MENGUATKAN IDENTITAS GENERASI MUDA MELALUI LITERASI KEARIFAN LOKAL

oleh -112 x dibaca
Dr. Muh. Safar

Dr. Muh. Safar, M.Pd

Dosen Pendidikan Bahasa Indonesia Pascasarjana UNIM Bone

Perkembangan teknologi dan globalisasi yang semakin masif membawa dampak signifikan terhadap cara generasi muda berinteraksi dengan pengetahuan dan budaya. Informasi mengalir begitu cepat dan tanpa batas, menciptakan arus nilai yang sering kali menjauhkan mereka dari akar kebudayaan bangsa. Dalam situasi seperti ini, literasi tidak hanya penting sebagai kemampuan akademik, tetapi juga sebagai sarana membangun kesadaran identitas. Karena itu, revitalisasi literasi berbasis kearifan lokal menjadi langkah strategis untuk meneguhkan kembali jati diri generasi muda Indonesi. Hal ini sejalan dengan semangat Sumpah Pemuda yang menegaskan persatuan dalam keberagaman.

Kualitas literasi di Indonesia masih menjadi persoalan mendasar. Berdasarkan laporan Programme for International Student Assessment (PISA) tahun 2022, Indonesia menempati posisi ke-66 dari 81 negara dalam kemampuan membaca. Angka ini menunjukkan bahwa sebagian besar pelajar masih kesulitan memahami bacaan secara mendalam dan reflektif. Kelemahan tersebut berimplikasi pada menurunnya kemampuan berpikir kritis, berempati sosial, dan memahami nilai-nilai yang terkandung dalam teks.

Rendahnya literasi ini tidak dapat dipisahkan dari pergeseran orientasi generasi muda terhadap budaya populer global. Mereka lebih mengenal tren media sosial dibandingkan karya sastra, sejarah lokal, atau naskah-naskah daerah yang mengandung nilai moral dan budaya. Akibatnya, literasi kehilangan dimensi kulturalnya. Padahal literasi yang berakar pada budaya berfungsi sebagai media strategis dalam menumbuhkan karakter bangsa. Di sinilah pentingnya pendekatan literasi yang memadukan antara kemampuan kognitif dengan pemahaman terhadap kearifan lokal.

**Yang Perlu Dikerjakan**
Berdasarkan teks pilihan tentang literasi kearifan lokal, jelaskan dalam satu sampai tiga kalimat mengapa literasi kehilangan dimensi kulturalnya. Daftar di bawah ini sama sekali tidak berperan dalam pengerjaan tugas ini.

**Data Tersimpan**

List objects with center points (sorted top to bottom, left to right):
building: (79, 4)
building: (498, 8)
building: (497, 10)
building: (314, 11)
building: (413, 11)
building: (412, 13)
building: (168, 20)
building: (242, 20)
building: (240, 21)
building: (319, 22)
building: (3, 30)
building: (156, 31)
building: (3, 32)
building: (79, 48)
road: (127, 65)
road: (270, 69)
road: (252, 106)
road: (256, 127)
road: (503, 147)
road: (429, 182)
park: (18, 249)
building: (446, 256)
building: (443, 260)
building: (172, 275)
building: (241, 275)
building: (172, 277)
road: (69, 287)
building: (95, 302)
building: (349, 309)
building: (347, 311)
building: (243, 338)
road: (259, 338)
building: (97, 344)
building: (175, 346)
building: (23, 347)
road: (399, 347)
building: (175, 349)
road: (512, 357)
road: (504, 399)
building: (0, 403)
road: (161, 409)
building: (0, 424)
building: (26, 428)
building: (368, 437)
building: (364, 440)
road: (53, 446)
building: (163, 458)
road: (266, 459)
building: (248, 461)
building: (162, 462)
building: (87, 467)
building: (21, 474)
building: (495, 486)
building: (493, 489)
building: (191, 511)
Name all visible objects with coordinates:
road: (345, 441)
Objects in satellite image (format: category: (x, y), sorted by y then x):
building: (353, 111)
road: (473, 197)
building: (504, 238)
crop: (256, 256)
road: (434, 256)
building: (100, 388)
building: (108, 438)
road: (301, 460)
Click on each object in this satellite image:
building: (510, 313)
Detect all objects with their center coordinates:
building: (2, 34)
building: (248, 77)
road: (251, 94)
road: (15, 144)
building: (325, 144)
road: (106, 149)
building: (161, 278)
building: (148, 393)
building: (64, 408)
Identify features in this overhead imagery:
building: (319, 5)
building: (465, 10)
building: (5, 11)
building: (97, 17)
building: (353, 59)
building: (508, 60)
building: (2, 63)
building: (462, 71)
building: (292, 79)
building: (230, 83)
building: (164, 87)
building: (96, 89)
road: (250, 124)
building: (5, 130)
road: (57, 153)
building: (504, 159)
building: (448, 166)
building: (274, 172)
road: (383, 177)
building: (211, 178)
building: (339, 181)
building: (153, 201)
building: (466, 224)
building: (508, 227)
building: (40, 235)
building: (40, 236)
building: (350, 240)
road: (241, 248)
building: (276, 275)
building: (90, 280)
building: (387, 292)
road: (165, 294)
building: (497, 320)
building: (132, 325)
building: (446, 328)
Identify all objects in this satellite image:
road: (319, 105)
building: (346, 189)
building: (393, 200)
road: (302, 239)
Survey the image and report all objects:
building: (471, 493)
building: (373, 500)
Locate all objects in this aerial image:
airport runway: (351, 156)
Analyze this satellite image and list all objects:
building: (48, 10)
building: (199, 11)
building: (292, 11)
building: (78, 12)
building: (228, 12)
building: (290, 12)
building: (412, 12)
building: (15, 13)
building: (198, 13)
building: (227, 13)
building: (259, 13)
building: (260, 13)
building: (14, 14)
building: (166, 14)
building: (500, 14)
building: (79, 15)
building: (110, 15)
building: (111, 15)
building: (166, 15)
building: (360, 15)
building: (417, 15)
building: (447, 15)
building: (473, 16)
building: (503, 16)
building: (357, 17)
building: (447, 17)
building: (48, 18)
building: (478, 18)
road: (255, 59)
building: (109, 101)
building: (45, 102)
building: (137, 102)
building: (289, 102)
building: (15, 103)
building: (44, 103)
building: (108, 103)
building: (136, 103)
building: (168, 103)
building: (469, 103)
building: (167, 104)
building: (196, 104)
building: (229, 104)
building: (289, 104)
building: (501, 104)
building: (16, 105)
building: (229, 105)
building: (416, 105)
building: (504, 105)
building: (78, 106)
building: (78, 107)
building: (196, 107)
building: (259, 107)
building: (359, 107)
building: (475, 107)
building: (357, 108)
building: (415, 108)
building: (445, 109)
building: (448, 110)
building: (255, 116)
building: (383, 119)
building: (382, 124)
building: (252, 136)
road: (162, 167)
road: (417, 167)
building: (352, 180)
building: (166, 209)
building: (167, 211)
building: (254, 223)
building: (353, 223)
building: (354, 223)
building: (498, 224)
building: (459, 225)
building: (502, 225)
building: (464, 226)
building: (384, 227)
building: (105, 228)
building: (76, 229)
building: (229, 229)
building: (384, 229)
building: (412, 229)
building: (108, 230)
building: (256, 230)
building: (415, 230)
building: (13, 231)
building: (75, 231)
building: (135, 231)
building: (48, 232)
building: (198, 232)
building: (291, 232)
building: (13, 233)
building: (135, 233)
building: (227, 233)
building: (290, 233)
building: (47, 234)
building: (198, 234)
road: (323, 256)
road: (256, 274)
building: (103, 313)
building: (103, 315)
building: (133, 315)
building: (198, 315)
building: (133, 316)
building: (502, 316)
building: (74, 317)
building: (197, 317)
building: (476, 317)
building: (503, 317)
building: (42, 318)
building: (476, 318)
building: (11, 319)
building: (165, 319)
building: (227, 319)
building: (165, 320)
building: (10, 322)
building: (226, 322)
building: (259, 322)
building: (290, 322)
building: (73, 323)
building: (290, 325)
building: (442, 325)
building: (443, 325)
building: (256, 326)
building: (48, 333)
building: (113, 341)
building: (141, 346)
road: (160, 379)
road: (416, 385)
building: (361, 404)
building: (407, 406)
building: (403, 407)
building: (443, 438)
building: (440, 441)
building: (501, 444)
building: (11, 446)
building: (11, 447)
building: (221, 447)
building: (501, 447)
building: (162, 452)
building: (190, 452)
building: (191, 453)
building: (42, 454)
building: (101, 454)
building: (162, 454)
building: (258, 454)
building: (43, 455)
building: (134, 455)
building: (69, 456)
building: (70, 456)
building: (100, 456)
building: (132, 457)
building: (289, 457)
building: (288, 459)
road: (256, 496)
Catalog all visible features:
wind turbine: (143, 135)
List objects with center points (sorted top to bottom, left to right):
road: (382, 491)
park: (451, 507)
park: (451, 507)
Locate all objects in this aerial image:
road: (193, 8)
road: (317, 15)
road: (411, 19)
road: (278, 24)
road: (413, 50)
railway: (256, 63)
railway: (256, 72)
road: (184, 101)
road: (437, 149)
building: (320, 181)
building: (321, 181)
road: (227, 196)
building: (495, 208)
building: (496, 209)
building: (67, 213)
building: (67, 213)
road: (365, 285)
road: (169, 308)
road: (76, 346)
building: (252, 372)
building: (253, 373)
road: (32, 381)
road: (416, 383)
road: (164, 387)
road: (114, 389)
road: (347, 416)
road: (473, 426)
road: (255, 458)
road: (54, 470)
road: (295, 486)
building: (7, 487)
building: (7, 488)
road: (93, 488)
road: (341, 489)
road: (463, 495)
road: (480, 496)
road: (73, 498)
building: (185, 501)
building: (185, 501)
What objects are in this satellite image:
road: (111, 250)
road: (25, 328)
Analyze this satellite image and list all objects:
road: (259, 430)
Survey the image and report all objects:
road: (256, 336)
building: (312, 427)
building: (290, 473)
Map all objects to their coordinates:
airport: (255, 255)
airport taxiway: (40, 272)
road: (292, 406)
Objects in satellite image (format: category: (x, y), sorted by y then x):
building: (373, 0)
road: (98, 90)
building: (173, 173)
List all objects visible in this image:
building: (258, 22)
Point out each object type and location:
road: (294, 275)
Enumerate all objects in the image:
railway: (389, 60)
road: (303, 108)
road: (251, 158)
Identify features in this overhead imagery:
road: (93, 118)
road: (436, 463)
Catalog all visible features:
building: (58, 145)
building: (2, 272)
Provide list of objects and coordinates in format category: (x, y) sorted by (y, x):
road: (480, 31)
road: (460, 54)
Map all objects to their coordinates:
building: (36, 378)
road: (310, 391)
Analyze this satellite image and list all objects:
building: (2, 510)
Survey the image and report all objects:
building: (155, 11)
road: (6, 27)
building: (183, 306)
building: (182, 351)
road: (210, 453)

**Penyelesaian**
Literasi kehilangan dimensi kulturalnya karena orientasi generasi muda bergeser ke budaya populer global. Mereka lebih mengenal tren media sosial daripada karya sastra, sejarah lokal, atau naskah-naskah daerah yang mengandung nilai moral dan budaya.